This INSPIRE award is partially funded by the Electronic and Photonic Materials Program and the Solid State and Materials Chemistry Program in the Division of Materials Research in the Directorate for Mathematical and Physical Sciences; and the Nanomanufacturing Program in the Division of Civil, Mechanical and Manufacturing Innovation in the Directorate for Engineering.
Structure-property relationships have long driven the discovery of novel materials. Optical metamaterials, a composite through structural design to achieve unprecedented materials properties, e.g., negative index of refraction and cloaking, introduce a new dimension in materials science. Metamaterials research has conventionally taken a "structures-determine-properties" approach. Material properties using rationally designed symmetry-breaking structures that can be realized by top-down fabrication methods such as lithography result in strongly anisotropic but small-scale metamaterials. Conventional self-assembly approaches, which may offer advantages of scalability and cost effectiveness, often result in simple structures with high degree of symmetry because complex and symmetry-broken structures are usually not thermodynamically favorable. In this project, combining material chemistry with optical physics, the investigators aim to overcome aforementioned critical challenges by exploring a path-breaking new approach of "properties-determine-structures" for scalable synthesis of a new class of metamaterials with unique properties, or properties not found in nature. Through the study of the symmetry effects of nanocomposites and models of plasmon-mediated self-assemblies, the team is developing new feedback strategies for controlling self-assembly processes. Plasmon is collective oscillation of electrons on metal surfaces. Using such autonomous feedback mechanisms, the final material properties dictate the material structural evolution during self-assembly, thereby achieving the desired complex symmetry-breaking structures.

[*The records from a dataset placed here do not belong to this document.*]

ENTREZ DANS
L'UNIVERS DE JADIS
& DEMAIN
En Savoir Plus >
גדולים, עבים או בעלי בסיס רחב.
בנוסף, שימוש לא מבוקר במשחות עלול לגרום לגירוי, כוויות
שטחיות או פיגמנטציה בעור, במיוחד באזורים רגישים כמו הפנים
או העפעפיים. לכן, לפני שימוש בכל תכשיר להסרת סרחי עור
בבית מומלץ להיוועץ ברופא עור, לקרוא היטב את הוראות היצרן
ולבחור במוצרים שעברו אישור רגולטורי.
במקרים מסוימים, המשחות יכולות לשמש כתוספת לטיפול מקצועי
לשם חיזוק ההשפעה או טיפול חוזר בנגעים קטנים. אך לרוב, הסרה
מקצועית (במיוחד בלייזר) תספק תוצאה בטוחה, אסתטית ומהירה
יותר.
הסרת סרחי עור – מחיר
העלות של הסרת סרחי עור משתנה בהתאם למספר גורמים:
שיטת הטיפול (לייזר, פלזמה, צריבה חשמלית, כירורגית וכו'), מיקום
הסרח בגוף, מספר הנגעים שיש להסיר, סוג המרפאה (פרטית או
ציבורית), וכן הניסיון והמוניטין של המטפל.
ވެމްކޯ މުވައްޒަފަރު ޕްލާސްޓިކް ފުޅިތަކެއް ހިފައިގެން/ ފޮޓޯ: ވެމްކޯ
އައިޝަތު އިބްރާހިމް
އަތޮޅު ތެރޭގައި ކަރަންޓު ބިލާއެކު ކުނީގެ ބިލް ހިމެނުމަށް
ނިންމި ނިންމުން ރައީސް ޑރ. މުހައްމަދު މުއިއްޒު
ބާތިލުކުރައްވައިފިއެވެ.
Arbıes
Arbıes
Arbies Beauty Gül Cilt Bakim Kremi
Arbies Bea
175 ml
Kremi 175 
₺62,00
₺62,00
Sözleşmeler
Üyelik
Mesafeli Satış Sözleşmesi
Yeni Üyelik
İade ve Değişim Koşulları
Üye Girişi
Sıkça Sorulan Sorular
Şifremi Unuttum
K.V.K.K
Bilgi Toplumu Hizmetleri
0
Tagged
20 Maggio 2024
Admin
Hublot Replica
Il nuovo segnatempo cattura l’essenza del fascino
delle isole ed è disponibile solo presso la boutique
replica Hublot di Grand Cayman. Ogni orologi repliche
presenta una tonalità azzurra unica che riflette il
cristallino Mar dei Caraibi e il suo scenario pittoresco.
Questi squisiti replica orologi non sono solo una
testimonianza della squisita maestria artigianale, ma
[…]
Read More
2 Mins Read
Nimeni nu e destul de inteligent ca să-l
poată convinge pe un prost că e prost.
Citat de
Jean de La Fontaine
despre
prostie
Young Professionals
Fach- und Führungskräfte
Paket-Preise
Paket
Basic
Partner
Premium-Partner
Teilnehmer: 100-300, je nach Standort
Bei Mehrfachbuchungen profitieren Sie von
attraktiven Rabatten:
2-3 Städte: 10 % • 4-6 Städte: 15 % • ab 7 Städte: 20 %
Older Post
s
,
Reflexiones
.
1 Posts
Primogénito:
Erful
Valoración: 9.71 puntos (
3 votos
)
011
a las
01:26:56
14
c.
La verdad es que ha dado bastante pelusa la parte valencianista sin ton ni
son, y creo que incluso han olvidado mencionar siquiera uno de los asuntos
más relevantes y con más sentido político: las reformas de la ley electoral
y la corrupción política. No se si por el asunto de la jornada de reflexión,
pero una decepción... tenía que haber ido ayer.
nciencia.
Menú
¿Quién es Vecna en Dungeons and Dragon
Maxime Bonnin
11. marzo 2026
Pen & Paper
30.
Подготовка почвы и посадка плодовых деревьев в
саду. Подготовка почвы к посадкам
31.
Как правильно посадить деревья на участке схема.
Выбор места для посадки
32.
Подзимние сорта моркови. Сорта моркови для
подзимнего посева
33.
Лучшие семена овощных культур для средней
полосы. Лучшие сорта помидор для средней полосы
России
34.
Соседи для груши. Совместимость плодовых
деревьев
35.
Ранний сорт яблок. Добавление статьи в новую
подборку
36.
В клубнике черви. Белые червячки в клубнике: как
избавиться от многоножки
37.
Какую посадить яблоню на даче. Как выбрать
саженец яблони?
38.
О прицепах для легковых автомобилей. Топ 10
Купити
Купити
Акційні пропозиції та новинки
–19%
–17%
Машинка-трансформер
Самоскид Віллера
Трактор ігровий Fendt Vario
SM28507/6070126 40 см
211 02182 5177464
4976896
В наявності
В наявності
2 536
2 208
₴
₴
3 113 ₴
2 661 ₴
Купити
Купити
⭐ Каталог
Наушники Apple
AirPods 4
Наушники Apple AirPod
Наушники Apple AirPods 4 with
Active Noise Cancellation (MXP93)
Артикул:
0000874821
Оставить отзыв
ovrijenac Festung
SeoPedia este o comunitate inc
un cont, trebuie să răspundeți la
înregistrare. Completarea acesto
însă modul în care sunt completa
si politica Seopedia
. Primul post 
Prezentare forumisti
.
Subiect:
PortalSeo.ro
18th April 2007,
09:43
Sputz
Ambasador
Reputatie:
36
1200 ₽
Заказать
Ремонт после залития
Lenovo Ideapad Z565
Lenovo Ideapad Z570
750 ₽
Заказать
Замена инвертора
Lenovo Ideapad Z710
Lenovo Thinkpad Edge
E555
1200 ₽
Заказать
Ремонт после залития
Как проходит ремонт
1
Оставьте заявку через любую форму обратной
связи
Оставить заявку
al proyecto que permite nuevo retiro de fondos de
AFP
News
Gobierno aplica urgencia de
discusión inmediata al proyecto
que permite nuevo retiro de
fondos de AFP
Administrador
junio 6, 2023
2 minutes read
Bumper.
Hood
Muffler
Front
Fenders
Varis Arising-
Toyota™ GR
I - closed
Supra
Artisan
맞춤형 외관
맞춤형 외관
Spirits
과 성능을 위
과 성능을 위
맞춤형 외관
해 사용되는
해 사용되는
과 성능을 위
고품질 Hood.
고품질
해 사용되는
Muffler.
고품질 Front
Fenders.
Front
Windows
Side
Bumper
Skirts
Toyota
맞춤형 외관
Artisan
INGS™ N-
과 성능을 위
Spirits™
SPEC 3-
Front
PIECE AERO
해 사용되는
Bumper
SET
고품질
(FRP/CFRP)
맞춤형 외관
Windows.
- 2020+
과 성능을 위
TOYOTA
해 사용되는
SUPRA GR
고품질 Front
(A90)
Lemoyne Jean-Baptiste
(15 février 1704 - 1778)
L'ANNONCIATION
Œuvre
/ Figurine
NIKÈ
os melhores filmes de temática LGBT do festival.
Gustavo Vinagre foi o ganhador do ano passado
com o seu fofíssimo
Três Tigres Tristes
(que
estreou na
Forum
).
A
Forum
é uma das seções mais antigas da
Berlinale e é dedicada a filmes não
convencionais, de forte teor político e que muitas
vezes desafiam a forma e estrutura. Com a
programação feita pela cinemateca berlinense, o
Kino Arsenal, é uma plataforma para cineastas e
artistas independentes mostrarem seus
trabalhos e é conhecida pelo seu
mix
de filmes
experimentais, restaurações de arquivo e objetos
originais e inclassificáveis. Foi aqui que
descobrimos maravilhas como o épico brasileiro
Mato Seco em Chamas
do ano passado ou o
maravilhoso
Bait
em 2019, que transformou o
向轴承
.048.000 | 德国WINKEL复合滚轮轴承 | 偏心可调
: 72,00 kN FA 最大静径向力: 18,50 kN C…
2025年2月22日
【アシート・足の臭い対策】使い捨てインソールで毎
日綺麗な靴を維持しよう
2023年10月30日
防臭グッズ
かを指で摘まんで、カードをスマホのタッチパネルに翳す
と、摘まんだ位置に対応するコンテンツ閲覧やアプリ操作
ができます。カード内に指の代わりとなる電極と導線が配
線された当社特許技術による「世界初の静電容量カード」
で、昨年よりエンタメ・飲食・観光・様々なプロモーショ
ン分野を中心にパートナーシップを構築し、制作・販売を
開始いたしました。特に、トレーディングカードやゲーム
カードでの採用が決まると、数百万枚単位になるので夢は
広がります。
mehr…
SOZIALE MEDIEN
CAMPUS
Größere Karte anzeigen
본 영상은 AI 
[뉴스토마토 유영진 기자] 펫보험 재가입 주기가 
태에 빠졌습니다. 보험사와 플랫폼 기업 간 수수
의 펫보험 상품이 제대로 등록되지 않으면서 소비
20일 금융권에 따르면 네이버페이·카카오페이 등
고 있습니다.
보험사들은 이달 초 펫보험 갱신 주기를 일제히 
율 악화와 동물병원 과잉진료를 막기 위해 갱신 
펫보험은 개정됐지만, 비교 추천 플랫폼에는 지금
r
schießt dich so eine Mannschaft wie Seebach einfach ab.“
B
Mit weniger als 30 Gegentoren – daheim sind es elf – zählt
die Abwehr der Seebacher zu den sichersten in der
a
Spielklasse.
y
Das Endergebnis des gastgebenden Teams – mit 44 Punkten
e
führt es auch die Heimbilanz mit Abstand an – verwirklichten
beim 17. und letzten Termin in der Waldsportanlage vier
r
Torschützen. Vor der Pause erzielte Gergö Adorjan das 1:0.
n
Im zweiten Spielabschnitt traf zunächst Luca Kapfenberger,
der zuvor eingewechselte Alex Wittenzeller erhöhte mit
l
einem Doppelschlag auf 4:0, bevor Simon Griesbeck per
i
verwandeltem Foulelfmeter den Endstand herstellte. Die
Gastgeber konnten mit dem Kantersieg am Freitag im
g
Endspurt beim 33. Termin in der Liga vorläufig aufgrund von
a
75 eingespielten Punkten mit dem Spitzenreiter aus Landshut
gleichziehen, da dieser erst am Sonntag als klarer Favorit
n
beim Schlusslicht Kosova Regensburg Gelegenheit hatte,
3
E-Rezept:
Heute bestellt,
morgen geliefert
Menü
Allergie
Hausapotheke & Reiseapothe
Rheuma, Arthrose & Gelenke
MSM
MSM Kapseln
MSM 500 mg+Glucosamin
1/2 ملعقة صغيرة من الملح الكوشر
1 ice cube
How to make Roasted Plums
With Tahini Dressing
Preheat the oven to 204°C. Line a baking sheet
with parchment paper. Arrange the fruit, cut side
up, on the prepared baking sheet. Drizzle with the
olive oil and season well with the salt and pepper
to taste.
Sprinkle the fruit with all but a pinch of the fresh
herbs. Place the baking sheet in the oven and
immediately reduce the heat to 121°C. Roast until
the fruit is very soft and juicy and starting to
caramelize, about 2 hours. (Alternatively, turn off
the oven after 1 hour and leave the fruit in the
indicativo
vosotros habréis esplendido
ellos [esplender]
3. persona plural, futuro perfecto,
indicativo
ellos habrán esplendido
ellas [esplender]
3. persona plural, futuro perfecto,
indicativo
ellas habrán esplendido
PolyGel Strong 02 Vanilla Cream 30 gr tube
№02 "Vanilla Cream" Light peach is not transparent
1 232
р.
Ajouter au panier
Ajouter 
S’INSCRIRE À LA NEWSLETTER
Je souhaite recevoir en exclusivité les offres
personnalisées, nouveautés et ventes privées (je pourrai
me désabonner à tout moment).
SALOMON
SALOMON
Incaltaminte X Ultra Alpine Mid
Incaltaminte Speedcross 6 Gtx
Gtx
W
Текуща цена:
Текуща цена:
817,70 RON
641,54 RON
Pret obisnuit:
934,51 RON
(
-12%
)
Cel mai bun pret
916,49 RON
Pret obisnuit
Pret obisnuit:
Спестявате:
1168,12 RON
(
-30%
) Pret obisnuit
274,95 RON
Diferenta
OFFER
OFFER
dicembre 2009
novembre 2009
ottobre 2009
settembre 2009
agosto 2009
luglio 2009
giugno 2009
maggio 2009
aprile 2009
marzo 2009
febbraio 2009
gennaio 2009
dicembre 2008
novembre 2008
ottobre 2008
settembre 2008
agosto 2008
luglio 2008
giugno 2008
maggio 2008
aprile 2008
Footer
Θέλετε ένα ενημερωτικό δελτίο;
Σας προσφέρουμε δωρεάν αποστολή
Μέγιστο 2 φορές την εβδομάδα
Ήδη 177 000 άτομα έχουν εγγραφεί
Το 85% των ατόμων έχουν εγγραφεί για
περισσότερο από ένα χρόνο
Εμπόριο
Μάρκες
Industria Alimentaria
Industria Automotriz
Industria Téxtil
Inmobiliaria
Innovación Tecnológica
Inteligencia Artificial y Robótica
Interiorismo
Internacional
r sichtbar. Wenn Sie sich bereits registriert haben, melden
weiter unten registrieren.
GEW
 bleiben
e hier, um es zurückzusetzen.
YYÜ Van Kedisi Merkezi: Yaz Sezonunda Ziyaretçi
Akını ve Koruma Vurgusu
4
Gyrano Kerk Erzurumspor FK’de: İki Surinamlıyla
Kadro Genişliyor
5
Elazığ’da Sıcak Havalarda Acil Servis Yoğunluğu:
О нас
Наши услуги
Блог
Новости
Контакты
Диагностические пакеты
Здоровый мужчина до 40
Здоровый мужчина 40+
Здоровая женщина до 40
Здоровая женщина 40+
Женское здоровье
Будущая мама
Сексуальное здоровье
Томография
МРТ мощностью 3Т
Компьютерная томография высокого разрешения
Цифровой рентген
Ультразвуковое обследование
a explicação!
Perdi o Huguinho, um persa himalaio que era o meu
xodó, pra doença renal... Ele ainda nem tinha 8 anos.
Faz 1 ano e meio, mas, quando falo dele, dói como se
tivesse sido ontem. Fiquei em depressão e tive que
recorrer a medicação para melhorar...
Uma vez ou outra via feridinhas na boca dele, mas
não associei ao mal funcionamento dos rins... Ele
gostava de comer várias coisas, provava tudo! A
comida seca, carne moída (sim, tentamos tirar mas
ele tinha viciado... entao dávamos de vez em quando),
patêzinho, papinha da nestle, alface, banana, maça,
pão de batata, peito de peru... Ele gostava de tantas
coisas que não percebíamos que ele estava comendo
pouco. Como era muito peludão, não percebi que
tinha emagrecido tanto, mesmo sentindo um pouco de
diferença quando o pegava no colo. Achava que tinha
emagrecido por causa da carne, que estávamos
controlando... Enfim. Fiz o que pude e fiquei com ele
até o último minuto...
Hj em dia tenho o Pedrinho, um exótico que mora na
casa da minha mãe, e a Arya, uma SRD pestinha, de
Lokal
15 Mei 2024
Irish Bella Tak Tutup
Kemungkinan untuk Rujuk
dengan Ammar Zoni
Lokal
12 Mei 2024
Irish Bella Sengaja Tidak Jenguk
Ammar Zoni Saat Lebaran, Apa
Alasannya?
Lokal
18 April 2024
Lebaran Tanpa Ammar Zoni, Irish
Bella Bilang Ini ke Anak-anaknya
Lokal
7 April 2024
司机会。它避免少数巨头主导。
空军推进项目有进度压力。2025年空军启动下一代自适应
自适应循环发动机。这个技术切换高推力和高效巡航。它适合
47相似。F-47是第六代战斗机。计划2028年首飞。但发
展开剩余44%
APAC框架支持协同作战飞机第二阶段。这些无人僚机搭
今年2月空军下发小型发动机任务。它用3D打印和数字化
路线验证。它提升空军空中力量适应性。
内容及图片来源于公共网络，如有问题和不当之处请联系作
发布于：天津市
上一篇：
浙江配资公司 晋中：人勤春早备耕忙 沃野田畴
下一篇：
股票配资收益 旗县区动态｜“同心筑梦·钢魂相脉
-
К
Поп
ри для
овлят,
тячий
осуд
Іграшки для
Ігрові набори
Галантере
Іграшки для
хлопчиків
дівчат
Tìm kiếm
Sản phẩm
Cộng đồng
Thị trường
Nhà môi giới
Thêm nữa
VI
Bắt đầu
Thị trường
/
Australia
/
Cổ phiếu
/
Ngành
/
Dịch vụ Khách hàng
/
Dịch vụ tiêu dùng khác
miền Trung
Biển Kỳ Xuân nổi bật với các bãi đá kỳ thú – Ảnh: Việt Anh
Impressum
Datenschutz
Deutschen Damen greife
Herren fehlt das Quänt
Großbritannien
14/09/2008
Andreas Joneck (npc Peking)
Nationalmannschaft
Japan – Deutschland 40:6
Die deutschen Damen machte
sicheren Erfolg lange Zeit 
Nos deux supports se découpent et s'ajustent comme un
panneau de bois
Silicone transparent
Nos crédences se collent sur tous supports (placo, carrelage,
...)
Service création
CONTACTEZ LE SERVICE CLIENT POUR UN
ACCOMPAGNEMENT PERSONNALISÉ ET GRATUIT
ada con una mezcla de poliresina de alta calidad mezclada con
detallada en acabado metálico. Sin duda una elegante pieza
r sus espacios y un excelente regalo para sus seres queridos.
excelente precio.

Non-technical Description: This interdisciplinary project brings together researchers from optics and chemistry to develop a revolutionary self-assembly route to large-scale synthesis of materials with complex symmetries that go far beyond materials fabricated or synthesized through conventional techniques. Light itself is used to guide the assembly into the desired structures. The team integrates this research project with education activities. For instance, the nanochemistry, optical physics, fabrication, optical/chemical characterization, and computational techniques developed in this project provide a multidisciplinary setting for training students to be next generation of leaders in science and engineering. This collaborative project aims to reshape materials research in both optical physics and material chemistry with a profound impact on a broad range of applications in manufacturing, energy technology and health care.